[[ Material to process open ]]

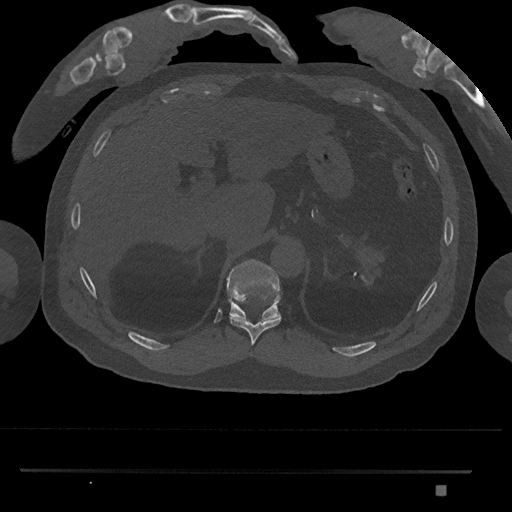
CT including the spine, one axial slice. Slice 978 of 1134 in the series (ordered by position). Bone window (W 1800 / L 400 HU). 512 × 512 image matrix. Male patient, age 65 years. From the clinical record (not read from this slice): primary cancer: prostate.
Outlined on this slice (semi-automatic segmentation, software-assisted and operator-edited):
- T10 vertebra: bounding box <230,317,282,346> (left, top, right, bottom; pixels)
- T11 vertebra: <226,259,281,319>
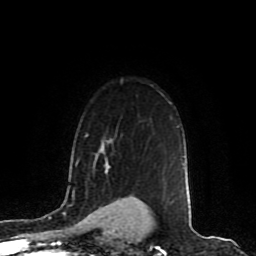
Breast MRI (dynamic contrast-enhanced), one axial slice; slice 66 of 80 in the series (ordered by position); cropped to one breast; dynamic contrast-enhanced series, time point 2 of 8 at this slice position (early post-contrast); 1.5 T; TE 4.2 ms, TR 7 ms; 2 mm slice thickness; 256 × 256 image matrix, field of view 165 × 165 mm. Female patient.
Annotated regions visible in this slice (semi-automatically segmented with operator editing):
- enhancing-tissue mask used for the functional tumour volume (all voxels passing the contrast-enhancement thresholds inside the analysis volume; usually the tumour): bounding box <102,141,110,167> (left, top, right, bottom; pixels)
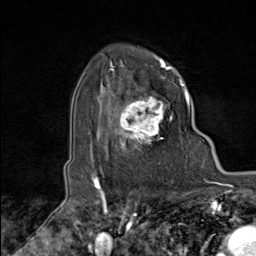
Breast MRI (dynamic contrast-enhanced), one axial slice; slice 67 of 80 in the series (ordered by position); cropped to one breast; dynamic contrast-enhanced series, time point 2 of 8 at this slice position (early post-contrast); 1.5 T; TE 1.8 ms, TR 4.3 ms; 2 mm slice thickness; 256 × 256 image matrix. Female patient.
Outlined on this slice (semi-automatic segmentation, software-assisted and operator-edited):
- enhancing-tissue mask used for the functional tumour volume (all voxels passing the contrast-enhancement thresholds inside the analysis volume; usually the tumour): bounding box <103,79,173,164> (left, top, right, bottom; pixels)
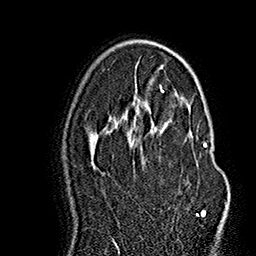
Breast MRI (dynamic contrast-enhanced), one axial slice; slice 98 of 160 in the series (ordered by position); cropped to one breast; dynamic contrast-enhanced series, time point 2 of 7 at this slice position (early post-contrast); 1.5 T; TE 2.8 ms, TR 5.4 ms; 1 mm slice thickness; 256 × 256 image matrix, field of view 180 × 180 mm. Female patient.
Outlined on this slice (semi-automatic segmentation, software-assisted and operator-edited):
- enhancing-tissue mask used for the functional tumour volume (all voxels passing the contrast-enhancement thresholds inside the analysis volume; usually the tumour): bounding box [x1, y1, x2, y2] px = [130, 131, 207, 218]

[[ Material to process closed ]]
[[ Material to process open ]]

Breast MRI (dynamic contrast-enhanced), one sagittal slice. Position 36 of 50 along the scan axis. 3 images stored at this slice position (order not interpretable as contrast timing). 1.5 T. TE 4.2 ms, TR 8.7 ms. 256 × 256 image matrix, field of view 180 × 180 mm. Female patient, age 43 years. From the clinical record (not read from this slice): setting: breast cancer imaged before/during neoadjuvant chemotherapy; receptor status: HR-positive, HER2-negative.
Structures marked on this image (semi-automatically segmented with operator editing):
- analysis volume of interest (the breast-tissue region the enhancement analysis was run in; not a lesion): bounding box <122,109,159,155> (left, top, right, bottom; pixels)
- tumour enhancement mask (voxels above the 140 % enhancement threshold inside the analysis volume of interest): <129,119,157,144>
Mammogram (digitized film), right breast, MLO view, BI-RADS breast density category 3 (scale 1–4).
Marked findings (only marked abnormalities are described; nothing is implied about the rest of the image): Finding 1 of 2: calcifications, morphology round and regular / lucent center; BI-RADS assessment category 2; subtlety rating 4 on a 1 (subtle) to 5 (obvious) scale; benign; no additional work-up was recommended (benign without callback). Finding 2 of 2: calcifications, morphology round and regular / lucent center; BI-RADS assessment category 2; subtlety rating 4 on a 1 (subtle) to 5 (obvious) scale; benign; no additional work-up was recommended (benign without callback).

[[ Material to process closed ]]

◆ **Work to be completed**: Look back at the data above. Transcribe exactly the lines starting at the line that contains "- T10 vertebra: bounding" and ending at the line that contains "- T11 vertebra: <226,259,281,319>".

◆ **Solution for this task**:
- T10 vertebra: bounding box <230,317,282,346> (left, top, right, bottom; pixels)
- T11 vertebra: <226,259,281,319>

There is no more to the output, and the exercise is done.